14. Definitions. Please note that certain definitions below do not appear in all reseller terms and therefore may not be applicable to your specific terms.

  1. “Back List” means a list of HMH product in which HMH has deemed to be older versions of an HMH product or product no longer considered Front List.
  2. “Connected Teaching Solutions” means products designated for sale under the HMH Connected Teaching Solutions label. Connected Teaching Solutions Products have iterative copyright release.
  3. “Consumer” means end user of the products, such as teachers, in the Territory.
  4. “Consumer Retail Bundles” means Consumer-specific product bundles.
  5. “Core Subscription” – means the HMH program products and classroom materials offered by HMH, designated by HMH as “Core Subscriptions” from time to time.
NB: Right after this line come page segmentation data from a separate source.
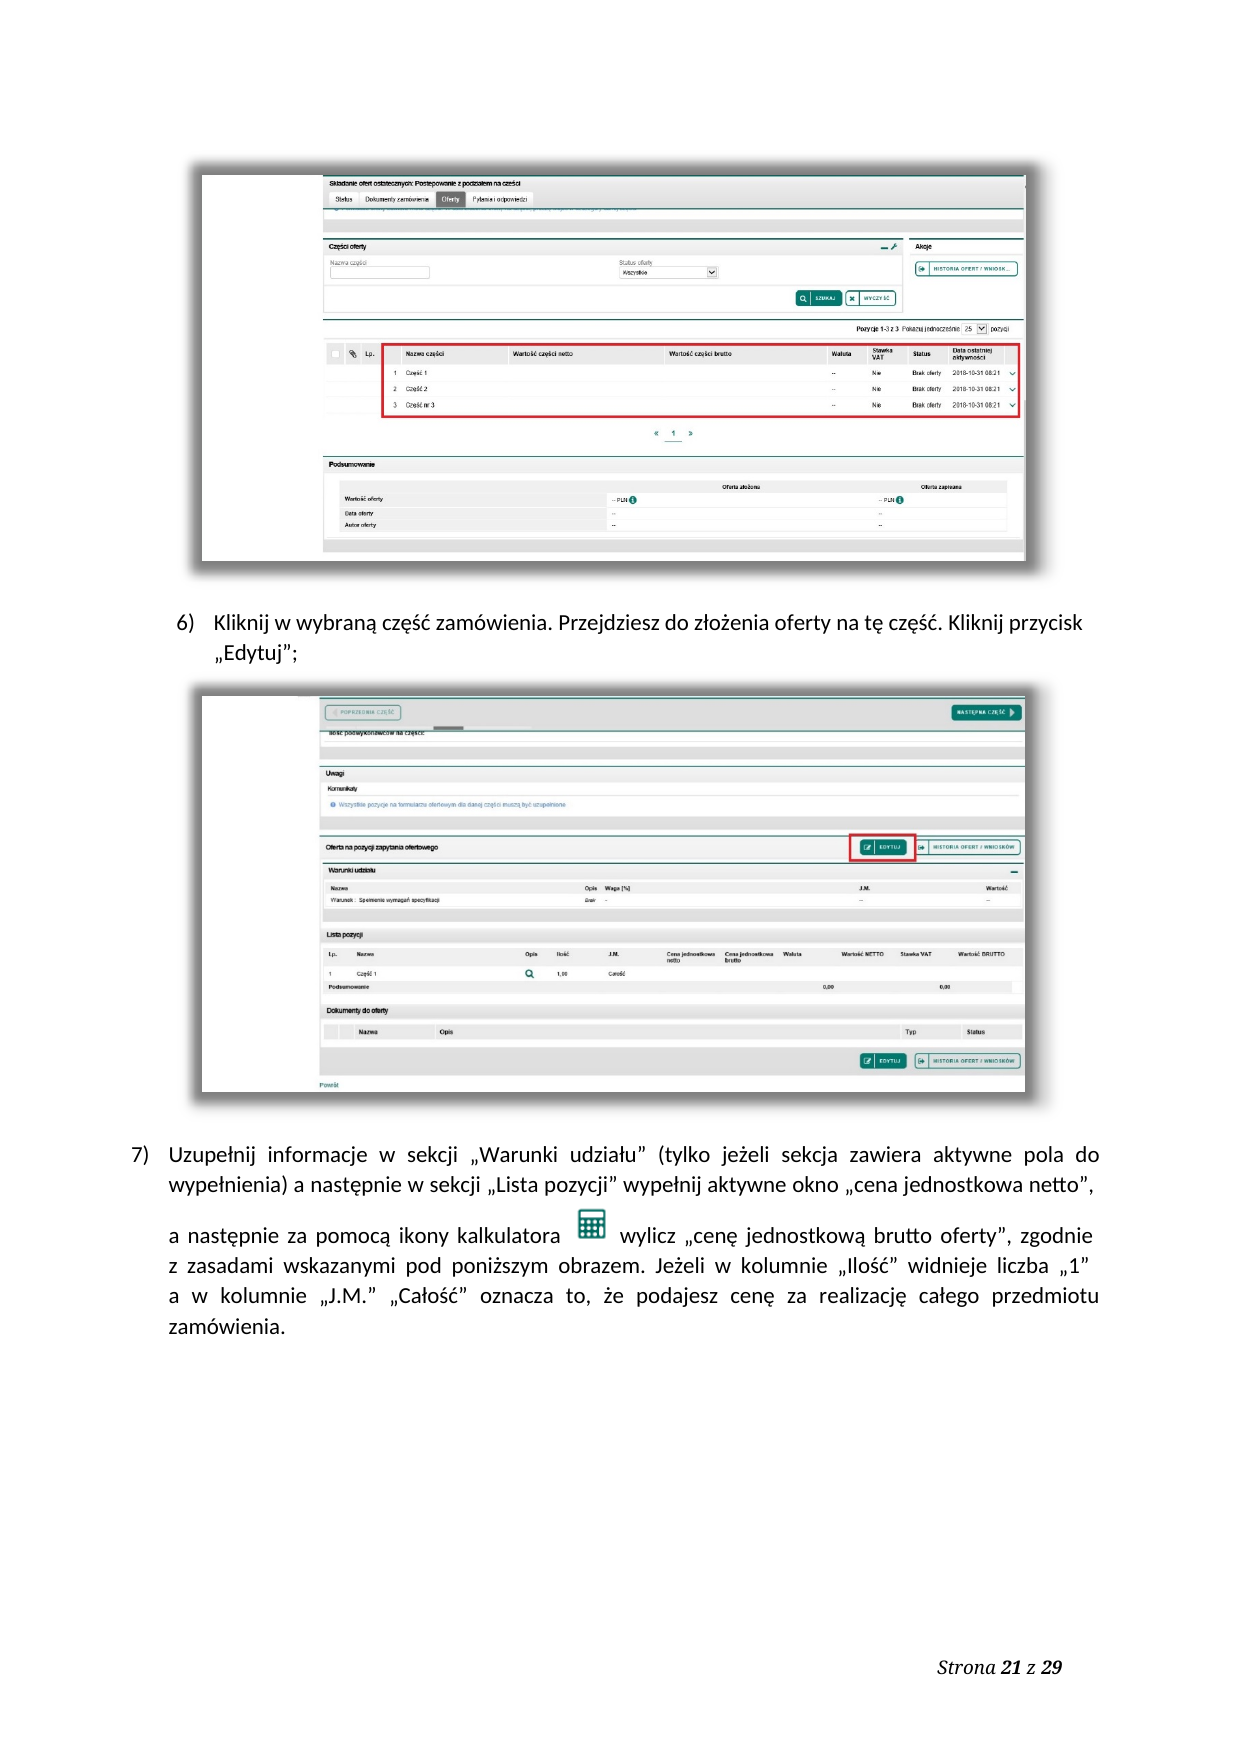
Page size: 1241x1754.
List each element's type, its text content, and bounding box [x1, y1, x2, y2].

picture [202, 696, 1025, 1092]
list Uzupełnij informacje w sekcji „Warunki udziału” (tylko jeżeli sekcja zawiera aktywne pola do wypełnienia) a następnie w sekcji „Lista pozycji” wypełnij aktywne okno „cena jednostkowa netto”, a następnie za pomocą ikony kalkulatora wylicz „cenę jednostkową brutto oferty”, zgodnie z zasadami wskazanymi pod poniższym obrazem. Jeżeli w kolumnie „Ilość” widnieje liczba „1” a w kolumnie „J.M.” „Całość” oznacza to, że podajesz cenę za realizację całego przedmiotu zamówienia. [131, 1140, 1101, 1340]
picture [569, 1200, 612, 1244]
list Kliknij w wybraną część zamówienia. Przejdziesz do złożenia oferty na tę część. Kliknij przycisk „Edytuj”; [176, 608, 1101, 666]
picture [202, 175, 1026, 561]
Core Subscription products may be updated or substituted on an ongoing basis in the discretion of HMH.
  6. “Excluded Products” means any product in the Heinemann product catalogs; any services referenced in any HMH catalog; custom publishing and development services; private label products developed by HMH; and any other products which HMH, in its sole discretion, decides now or from time to time in the future not to make available to Reseller under this Agreement.
  7. “Front List” means a list of HMH product in which HMH has deemed the most current version of a product other than New Releases.
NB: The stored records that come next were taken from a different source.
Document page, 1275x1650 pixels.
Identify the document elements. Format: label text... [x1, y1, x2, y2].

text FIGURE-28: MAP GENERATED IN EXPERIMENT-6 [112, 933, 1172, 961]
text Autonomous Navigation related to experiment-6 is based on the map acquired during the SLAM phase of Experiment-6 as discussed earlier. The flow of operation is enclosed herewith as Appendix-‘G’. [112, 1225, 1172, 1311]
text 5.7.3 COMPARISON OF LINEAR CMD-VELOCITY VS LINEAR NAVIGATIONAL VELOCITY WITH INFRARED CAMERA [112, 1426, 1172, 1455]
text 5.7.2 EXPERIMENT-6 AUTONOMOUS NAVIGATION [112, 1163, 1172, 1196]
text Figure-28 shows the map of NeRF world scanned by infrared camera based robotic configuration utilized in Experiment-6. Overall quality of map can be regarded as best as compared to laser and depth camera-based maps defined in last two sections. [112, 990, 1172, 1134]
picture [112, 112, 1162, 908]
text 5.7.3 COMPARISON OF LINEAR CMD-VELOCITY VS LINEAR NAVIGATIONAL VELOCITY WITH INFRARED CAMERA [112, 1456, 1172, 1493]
  8. “Handwriting” means HMH product designed to instruct handwriting for communication and print awareness through a variety of letter formation and letter recognition methods.
  9. “Hero Individual Titles” means individual leveled reader products under the title “Hero Academy”.
  10. “Homeschool” means parents who are teaching children at home in the Territory.
  11. “ICLE Publications” means specific programs and professional development publications under the ICLE imprint.
  12. “Institutional” means public institutions operating in the Territory, such as schools and school systems, that will allocate products to teachers and students who will use them.
  13. “Material Pricing Group” or “MPG” is HMH’s internal referenced code for defining our product categories that drives pricing structure and strategy for the reseller market.
  14. “New Releases” means HMH product with a new copyright year and which has been available for purchase for less than one year.
  15. “Pre-K-12” means pre-kindergarten through 12th grade.
  16. “Private, Parochial and Charter Schools” means Pre-K-12 private, parochial and charter institutions of education operating in the Territory, such as schools and school systems that will allocate products to teachers and students who will use them.
  17. “Professional Development On-site and Webinar” means professional development services for HMH programs, including Getting started, On-site and webinar offerings.
  18. “State Adoption” means a centralized process administered and implemented by state boards of education or state departments of education whereby a state or local government evaluates, selects and approves for purchase by its school districts instructional materials in accord with state academic standards.
  19. “Supplemental” means products as determined by HMH designed to supplement core curriculum for specific purposes such as intervention and remediation.
  20. “Territory” means the United States of America, its territories and possessions but excluding Puerto Rico.
  21. “Wiley products” means products produced by Wiley Publishing and distributed by HMH in the K-12 market only. Resellers that sell this product are required to submit monthly sell through data.